Thanks both, yeah usually when water runs out green light flashes and I turn off lever, only difference is (she indoors) lol left it on and forgot to tell me to.

I guess as didn't turn off lever it cut off at some point hopefully! I think some water was still coming out as said it went everywhere having forgot to switch off lever!

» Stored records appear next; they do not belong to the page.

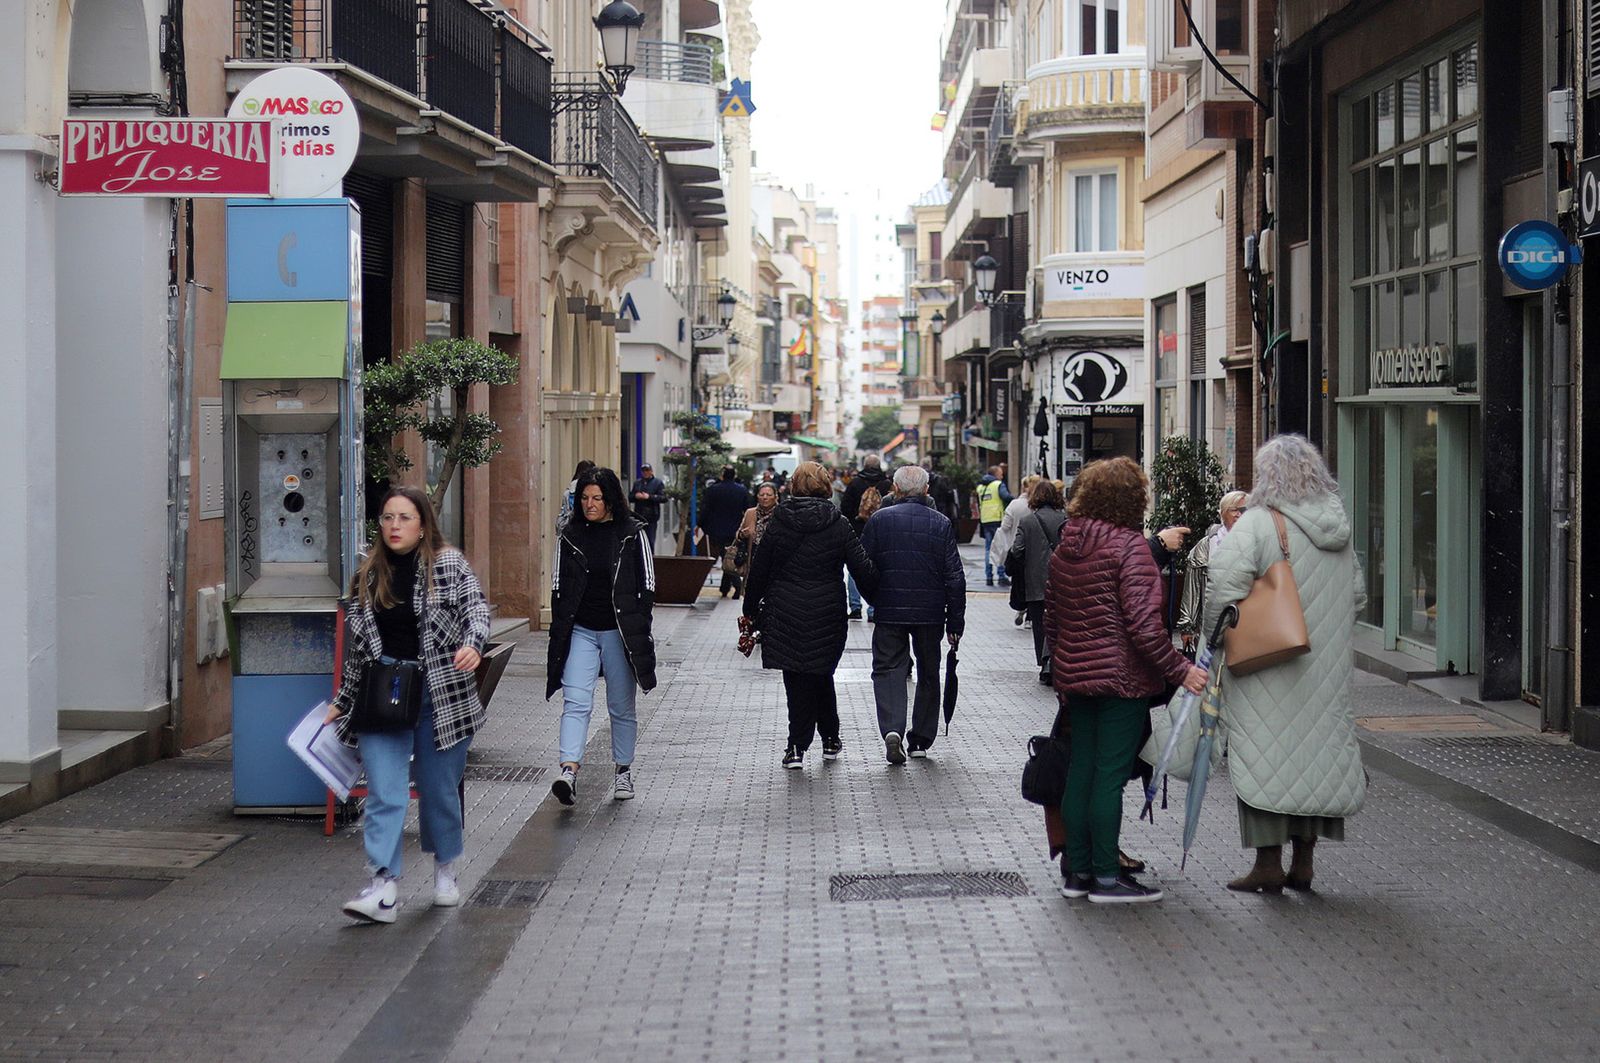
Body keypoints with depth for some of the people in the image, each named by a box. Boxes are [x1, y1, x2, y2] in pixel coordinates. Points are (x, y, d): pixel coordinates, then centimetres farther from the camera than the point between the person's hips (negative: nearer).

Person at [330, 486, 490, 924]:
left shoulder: (448, 563, -1)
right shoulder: (368, 574, 9)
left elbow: (476, 608, -8)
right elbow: (356, 643, 16)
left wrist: (472, 645, -30)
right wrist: (343, 700, 19)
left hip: (440, 694, -2)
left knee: (439, 788, 10)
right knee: (383, 793, -9)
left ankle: (445, 870, 32)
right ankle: (384, 887, -14)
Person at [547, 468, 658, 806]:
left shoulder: (632, 534, -1)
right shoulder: (571, 536, 6)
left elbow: (646, 586, 0)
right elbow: (559, 587, 11)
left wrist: (638, 633, -5)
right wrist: (560, 631, 4)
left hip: (619, 631, -1)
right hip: (580, 630, 1)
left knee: (621, 706, 8)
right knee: (575, 702, -12)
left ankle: (623, 770, 22)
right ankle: (569, 770, -24)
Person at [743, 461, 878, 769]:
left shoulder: (777, 523, -2)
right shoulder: (838, 525, -4)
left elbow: (759, 571, 2)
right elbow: (863, 569, -5)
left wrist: (751, 611, 11)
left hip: (785, 614, 0)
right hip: (827, 614, 0)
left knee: (796, 679, 4)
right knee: (821, 675, 16)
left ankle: (797, 747, 1)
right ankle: (830, 741, 22)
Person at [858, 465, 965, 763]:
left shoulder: (880, 519, -4)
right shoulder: (941, 524, -1)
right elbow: (955, 576, -2)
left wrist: (875, 600, 17)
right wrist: (956, 622, 3)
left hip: (890, 610, -1)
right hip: (930, 612, 1)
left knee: (888, 669, 2)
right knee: (928, 673, 15)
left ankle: (892, 729, -20)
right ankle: (921, 739, 20)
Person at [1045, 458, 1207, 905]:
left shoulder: (1065, 547, 8)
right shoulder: (1128, 545, -15)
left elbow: (1050, 614, 15)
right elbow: (1143, 621, -21)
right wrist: (1179, 669, -16)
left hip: (1075, 673, 7)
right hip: (1122, 677, -7)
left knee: (1081, 771, 12)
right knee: (1110, 775, -4)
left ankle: (1077, 870, 17)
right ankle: (1106, 876, -1)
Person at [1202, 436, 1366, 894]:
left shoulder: (1258, 523, -14)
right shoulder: (1340, 528, 8)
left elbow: (1223, 586, -21)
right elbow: (1356, 595, 14)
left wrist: (1213, 633, -6)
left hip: (1268, 666, -6)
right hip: (1328, 667, 6)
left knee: (1266, 755, 0)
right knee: (1316, 750, 12)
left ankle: (1269, 863, 1)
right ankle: (1303, 861, 17)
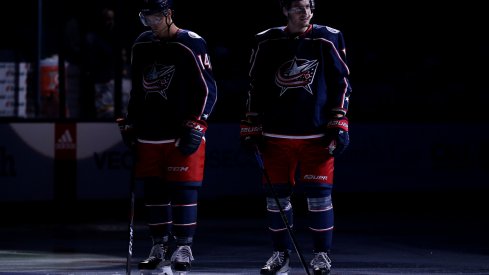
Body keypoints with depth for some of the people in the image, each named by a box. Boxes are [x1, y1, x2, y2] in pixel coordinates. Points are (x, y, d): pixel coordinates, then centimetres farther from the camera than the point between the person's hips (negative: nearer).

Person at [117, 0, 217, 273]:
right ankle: (160, 247, 14)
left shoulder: (191, 45, -9)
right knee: (153, 190, 6)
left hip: (182, 136, -6)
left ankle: (183, 248, -1)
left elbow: (208, 89, -9)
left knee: (184, 189, -6)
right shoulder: (141, 46, 11)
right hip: (149, 134, 6)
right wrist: (131, 124, 18)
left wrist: (195, 125, -15)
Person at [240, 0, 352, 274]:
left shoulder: (327, 40, 0)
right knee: (277, 196, 4)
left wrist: (339, 125, -4)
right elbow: (256, 87, 11)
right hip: (277, 135, 2)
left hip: (317, 135, -2)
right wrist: (251, 128, 8)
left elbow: (341, 84, 3)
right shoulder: (267, 43, 4)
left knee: (318, 196, -2)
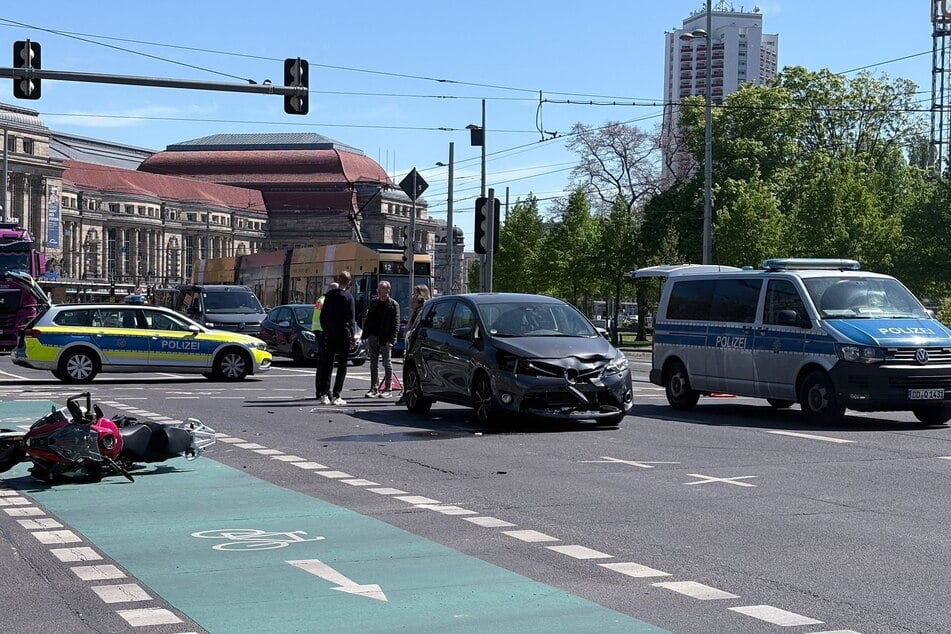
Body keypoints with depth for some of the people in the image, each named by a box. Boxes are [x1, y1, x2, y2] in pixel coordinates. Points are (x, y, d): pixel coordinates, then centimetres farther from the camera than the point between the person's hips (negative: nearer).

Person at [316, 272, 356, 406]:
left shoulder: (329, 294, 6)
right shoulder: (348, 297, -9)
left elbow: (323, 315, 9)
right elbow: (351, 318, -8)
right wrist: (352, 335, -1)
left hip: (329, 335, 5)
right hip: (344, 335, -4)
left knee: (327, 365, 8)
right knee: (342, 366, 1)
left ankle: (324, 395, 5)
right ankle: (336, 396, -2)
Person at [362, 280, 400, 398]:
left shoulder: (393, 305, -5)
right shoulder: (374, 303, 12)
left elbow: (395, 324, -9)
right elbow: (368, 320, 16)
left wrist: (391, 340, -16)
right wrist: (366, 335, 7)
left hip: (385, 339, -6)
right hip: (373, 336, 6)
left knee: (387, 363, 2)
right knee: (373, 363, 7)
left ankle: (388, 389, 7)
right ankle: (374, 388, 11)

So hours later I refilled and it just took as above said a while to fill it back up!

All seems to work at mo!


----------



## DavecUK (Aug 6, 2013)

@lee1980 the way damage can occur on any dual boiler that this happens to, is when 2 events happen....with significant time between them

1. Water level is very low and pump cuts out rapidly

2. The lever is moved to the closed position "before" the water tank is refilled

Your comment there was water everywhere would indicate the pump was still pumping water into the boiler when she left it...so the boiler temp was probably below 100C when the water ran out. Hence the heating element is unlikely to have been exposed.


----------



## lee1980 (Jul 25, 2017)

DavecUK said:


> @lee1980 the way damage can occur on any dual boiler that this happens to, is when 2 events happen....with significant time between them
> 
> 1. Water level is very low and pump cuts out rapidly
> 
> ...


 Thanks Dave, I see on your points.

on 2. I usually turn lever once the light flashes.

Yeah I think so and didnt turn off lever so water came out until it ran out like. Hope so no way of knowing really unless opened or have any issues in future! blame her lol.

She gave me to oh your ranting over something silly lol again!


----------



## Mike B (Dec 27, 2019)

DavecUK said:


> @lee1980 the way damage can occur on any dual boiler that this happens to, is when 2 events happen....with significant time between them
> 
> 1. Water level is very low and pump cuts out rapidly
> 
> ...


 @DavecUKCan I just double check this as my r58 occasionally runs out of water and blinks at me - correct procedure would be to leave the lever in the open procedure and refill the tank rather than shutting off the lever first? 
Cheers

Mike


----------



## DavecUK (Aug 6, 2013)

@Mike B No, only in the special circumstance outlined, where the lever may have been left up with the pump not running on a boiler hot enough to drain down a bit.


----------



## Mike B (Dec 27, 2019)

DavecUK said:


> @Mike B No, only in the special circumstance outlined, where the lever may have been left up with the pump not running on a boiler hot enough to drain down a bit.


 @DavecUKThanks for clarifying 🙏🏻


----------